'Inadequate' support a factor in teenager's death
- Published
Inadequate aftercare support contributed to an "extremely vulnerable" 15-year-old girl taking her own life six weeks after being discharged from hospital, a coroner has ruled.
Evelyn Gibson, from Grantham, who had a history of complex mental health issues, was admitted to the Beacon Unit, a general adolescent inpatient unit at Glenfield Hospital, Leicester, in July 2021.
She was discharged for a second time on 1 March 2022 and killed herself on 15 April.
Area coroner Jayne Wilkes told an inquest in Lincoln that the "inadequacy" of discharge planning at the Beacon Unit and "incomplete" aftercare plans "did make a contribution to her death".
Ms Wilkes also found there was a "lack of consideration for significant concerns raised by Evelyn's family" throughout the discharge process.
The funding for required aftercare support for Evelyn had been identified and agreed but was never put in place, the court heard.
This included a gap in support between the hours of 19:00 and 21:00, which was a time of the day Evelyn had told medical professionals she "struggled to handle her thoughts".
Ms Wilkes said: "I am satisfied... that the inadequacy of her discharge planning throughout her time at the Beacon Unit, which meant that, at the time of Evelyn’s discharge and even up to her death, the arrangements for her aftercare remained incomplete, did make a contribution to her death."
Evelyn was first discharged from the Beacon Unit in late December 2021 but placed back on the ward a few days later after several self-harm attempts.
Dr Abhay Rathore, a consultant psychiatrist at the Beacon Unit before Evelyn was first discharged, initially submitted a referral to the Paediatric Intensive Care Unit for Evelyn.
In early November he said he noticed an "improvement in Evelyn’s mood and decrease in high risk behaviours".
He introduced 2:1 staffing support for Evelyn in the evenings as he saw a pattern of "reasonably OK-ish daytime, but the evening was hard for her".
The court heard that Evelyn’s mother, Jennifer Swift, had been made aware on 23 November of the 21 December discharge date, and had expressed concerns.
Dr Rathore told the court that his belief was if they could get Evelyn’s mental health to "a safe place then remaining help can be in the community".
Alex Longmore, clinical lead at Lincolnshire CAMHS (Children And Mental Health Services), attended a meeting on 7 December with Evelyn’s parents to propose the discharge later in the month.

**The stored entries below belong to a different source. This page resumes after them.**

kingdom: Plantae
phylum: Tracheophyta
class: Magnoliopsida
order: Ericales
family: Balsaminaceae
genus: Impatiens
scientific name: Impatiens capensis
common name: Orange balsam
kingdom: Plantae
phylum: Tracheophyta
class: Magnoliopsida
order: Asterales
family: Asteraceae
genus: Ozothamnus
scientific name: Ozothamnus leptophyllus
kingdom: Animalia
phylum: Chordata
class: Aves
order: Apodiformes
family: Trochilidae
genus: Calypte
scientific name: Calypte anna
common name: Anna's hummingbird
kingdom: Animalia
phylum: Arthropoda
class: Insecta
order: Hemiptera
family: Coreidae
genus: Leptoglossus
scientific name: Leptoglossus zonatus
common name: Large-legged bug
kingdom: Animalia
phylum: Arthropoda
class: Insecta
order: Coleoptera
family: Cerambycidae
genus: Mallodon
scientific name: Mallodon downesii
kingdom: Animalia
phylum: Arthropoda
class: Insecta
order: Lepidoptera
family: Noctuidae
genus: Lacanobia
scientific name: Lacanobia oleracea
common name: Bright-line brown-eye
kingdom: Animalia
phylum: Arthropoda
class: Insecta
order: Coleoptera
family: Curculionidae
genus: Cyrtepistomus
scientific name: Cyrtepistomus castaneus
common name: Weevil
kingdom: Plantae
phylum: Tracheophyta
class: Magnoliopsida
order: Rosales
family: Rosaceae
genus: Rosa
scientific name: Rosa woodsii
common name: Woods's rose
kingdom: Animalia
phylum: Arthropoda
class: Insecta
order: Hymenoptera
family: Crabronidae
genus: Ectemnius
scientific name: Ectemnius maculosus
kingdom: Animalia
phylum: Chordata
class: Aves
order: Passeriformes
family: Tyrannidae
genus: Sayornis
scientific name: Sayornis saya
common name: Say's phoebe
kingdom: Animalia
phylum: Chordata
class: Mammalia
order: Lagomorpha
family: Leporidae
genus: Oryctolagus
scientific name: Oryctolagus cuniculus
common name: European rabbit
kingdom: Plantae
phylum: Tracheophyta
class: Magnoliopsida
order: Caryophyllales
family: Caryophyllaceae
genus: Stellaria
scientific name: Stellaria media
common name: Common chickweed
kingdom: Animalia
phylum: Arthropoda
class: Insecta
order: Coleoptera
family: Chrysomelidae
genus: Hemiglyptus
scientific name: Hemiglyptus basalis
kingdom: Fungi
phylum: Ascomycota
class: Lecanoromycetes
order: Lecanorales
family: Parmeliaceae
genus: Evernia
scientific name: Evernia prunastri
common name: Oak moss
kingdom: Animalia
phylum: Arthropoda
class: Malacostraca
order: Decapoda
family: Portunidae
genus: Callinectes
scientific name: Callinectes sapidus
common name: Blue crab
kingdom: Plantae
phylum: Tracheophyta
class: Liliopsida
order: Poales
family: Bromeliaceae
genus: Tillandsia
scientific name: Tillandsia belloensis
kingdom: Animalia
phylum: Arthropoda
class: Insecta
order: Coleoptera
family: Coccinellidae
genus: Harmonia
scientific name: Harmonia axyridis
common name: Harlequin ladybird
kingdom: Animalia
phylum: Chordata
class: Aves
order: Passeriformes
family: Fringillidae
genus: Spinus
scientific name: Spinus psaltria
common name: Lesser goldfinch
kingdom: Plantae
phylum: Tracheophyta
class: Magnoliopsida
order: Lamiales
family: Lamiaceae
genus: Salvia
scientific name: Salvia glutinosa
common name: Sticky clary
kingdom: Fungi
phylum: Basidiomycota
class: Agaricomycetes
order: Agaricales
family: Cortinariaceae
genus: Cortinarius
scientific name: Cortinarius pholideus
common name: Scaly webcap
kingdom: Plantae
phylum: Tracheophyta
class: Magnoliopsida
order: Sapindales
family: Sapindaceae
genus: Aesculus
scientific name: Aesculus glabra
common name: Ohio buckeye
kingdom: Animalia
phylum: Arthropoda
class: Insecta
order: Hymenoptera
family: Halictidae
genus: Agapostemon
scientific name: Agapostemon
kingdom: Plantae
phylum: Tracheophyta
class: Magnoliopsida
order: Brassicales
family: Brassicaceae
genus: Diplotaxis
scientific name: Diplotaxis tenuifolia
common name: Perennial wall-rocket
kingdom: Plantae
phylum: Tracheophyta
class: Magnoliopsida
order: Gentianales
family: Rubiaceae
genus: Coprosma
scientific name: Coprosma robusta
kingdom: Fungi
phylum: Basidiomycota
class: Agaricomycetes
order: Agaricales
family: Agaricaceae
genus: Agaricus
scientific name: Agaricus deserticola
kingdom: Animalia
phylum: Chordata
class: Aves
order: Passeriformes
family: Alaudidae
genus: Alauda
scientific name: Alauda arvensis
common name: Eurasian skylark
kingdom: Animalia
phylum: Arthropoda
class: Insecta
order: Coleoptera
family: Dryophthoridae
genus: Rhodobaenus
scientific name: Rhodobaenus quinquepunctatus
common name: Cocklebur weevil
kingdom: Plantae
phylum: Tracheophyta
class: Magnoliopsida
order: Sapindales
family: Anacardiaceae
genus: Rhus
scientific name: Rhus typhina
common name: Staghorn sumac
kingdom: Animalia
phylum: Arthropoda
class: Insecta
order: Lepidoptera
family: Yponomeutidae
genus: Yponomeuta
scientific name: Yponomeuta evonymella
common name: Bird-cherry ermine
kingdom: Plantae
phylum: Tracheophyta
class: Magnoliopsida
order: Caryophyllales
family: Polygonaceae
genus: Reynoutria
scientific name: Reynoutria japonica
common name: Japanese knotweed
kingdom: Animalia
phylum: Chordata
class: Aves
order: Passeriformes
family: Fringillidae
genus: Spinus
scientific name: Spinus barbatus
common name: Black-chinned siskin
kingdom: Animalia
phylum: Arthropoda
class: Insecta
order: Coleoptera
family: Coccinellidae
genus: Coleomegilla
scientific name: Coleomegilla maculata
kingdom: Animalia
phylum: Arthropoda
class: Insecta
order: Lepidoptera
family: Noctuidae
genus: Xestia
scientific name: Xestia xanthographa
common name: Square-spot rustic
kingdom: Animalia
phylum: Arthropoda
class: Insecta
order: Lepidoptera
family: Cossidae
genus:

"I felt that we had a relatively good understanding of what needs were required and felt comfortable enough from a CCETTS (CAHMS Crisis and Enhanced Treatment Team) perspective of what we were able to offer," he told the court.
Referring to the second discharge, Mr Longmore said he did not see the gap in evening support as a "barrier to prevent discharge" and that "everyone appeared to agree that things felt more positive this time".
Fell below standards
However, Ms Wilkes said: "The professionals dealing with Evelyn also knew the huge pressure and responsibility they had placed on Evelyn’s family, care which... could not be replicated at home.
"I am satisfied that the State was responsible in part for this danger, and I am satisfied Evelyn was, from her behaviours, at real and significant... risk to life."
Eve Baird, chief operating officer at Lincolnshire Partnership NHS Foundation Trust said: "We were saddened that the coroner concluded that elements of Evelyn’s care fell below the standards we would hope for our families.
"We remain committed to delivering the very best care to children, young people and their families when they struggle with their mental health and wellbeing.
"We have worked very closely with Evelyn’s family to understand their experiences, completed a thorough review and made changes in response to learning we have taken from Evelyn’s tragic death."
A spokesperson from Leicestershire Partnership NHS Trust (LPT) said: "We offer our sincerest condolences to Evelyn’s family and friends for their loss.
"We are committed to providing the best quality care for our patients and to being a continuously learning and improving organisation.
"We undertook an internal investigation to highlight any learning from this tragic event and to ensure that our services meet the highest standards of care that our young people deserve."
Evelyn’s mother and stepfather, Jenni and Jack Swift, said: "As anyone can imagine, reliving our daughter’s death, and the traumatic years leading to her death, has been very difficult, and we have been grateful for the sensitivity and dignity we have been treated with.
"While we have been taken back to some devastating events, we have also been reminded of the input of some remarkable and dedicated professionals involved in Evelyn’s care.
"Evelyn was incredibly loved and is profoundly missed by so many people. She made us proud every single day and continues to do so."